*WHAT THE EXERCISE ASKS:* Reproduce every line of the entries below with no changes, keeping their order.

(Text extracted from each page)
┄┄┄┄┄┄
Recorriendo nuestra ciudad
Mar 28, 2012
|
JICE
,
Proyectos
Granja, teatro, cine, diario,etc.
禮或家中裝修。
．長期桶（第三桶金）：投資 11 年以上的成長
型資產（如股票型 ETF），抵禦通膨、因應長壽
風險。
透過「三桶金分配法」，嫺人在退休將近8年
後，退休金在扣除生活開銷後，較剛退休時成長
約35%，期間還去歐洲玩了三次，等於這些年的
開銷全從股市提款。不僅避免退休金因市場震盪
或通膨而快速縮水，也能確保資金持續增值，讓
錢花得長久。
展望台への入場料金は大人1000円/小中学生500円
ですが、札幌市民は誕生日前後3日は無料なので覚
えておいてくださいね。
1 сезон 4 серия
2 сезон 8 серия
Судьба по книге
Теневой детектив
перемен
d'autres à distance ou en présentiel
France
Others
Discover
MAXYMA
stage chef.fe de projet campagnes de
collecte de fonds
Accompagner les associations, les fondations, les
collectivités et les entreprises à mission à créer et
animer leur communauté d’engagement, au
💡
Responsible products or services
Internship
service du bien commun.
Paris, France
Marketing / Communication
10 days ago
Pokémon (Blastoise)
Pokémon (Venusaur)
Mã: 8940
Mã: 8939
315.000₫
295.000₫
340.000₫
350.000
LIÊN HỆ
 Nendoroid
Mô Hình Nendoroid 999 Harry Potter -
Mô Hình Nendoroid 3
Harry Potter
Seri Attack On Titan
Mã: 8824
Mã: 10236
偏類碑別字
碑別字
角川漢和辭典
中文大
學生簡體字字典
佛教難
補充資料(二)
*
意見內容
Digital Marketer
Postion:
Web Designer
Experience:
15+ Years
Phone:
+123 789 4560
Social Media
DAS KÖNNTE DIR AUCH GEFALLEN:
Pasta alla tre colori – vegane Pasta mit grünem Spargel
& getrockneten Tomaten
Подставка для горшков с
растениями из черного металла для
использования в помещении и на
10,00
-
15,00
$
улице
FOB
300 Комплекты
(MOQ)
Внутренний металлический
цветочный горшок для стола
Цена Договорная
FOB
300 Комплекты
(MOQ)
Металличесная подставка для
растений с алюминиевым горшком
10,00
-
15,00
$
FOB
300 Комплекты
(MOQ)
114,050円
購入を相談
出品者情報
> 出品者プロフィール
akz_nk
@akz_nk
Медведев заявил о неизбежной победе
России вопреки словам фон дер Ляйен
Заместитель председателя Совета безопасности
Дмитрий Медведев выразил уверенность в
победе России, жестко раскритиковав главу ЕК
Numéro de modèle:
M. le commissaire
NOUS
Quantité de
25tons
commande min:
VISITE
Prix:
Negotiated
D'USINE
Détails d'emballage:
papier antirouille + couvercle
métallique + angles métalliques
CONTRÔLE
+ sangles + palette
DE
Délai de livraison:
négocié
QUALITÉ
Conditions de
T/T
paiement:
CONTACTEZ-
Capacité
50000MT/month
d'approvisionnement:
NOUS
┄┄┄┄┄┄
*ANSWER TO THE PROBLEM:*
Recorriendo nuestra ciudad
Mar 28, 2012
|
JICE
,
Proyectos
Granja, teatro, cine, diario,etc.
禮或家中裝修。
．長期桶（第三桶金）：投資 11 年以上的成長
型資產（如股票型 ETF），抵禦通膨、因應長壽
風險。
透過「三桶金分配法」，嫺人在退休將近8年
後，退休金在扣除生活開銷後，較剛退休時成長
約35%，期間還去歐洲玩了三次，等於這些年的
開銷全從股市提款。不僅避免退休金因市場震盪
或通膨而快速縮水，也能確保資金持續增值，讓
錢花得長久。
展望台への入場料金は大人1000円/小中学生500円
ですが、札幌市民は誕生日前後3日は無料なので覚
えておいてくださいね。
1 сезон 4 серия
2 сезон 8 серия
Судьба по книге
Теневой детектив
перемен
d'autres à distance ou en présentiel
France
Others
Discover
MAXYMA
stage chef.fe de projet campagnes de
collecte de fonds
Accompagner les associations, les fondations, les
collectivités et les entreprises à mission à créer et
animer leur communauté d’engagement, au
💡
Responsible products or services
Internship
service du bien commun.
Paris, France
Marketing / Communication
10 days ago
Pokémon (Blastoise)
Pokémon (Venusaur)
Mã: 8940
Mã: 8939
315.000₫
295.000₫
340.000₫
350.000
LIÊN HỆ
 Nendoroid
Mô Hình Nendoroid 999 Harry Potter -
Mô Hình Nendoroid 3
Harry Potter
Seri Attack On Titan
Mã: 8824
Mã: 10236
偏類碑別字
碑別字
角川漢和辭典
中文大
學生簡體字字典
佛教難
補充資料(二)
*
意見內容
Digital Marketer
Postion:
Web Designer
Experience:
15+ Years
Phone:
+123 789 4560
Social Media
DAS KÖNNTE DIR AUCH GEFALLEN:
Pasta alla tre colori – vegane Pasta mit grünem Spargel
& getrockneten Tomaten
Подставка для горшков с
растениями из черного металла для
использования в помещении и на
10,00
-
15,00
$
улице
FOB
300 Комплекты
(MOQ)
Внутренний металлический
цветочный горшок для стола
Цена Договорная
FOB
300 Комплекты
(MOQ)
Металличесная подставка для
растений с алюминиевым горшком
10,00
-
15,00
$
FOB
300 Комплекты
(MOQ)
114,050円
購入を相談
出品者情報
> 出品者プロフィール
akz_nk
@akz_nk
Медведев заявил о неизбежной победе
России вопреки словам фон дер Ляйен
Заместитель председателя Совета безопасности
Дмитрий Медведев выразил уверенность в
победе России, жестко раскритиковав главу ЕК
Numéro de modèle:
M. le commissaire
NOUS
Quantité de
25tons
commande min:
VISITE
Prix:
Negotiated
D'USINE
Détails d'emballage:
papier antirouille + couvercle
métallique + angles métalliques
CONTRÔLE
+ sangles + palette
DE
Délai de livraison:
négocié
QUALITÉ
Conditions de
T/T
paiement:
CONTACTEZ-
Capacité
50000MT/month
d'approvisionnement:
NOUS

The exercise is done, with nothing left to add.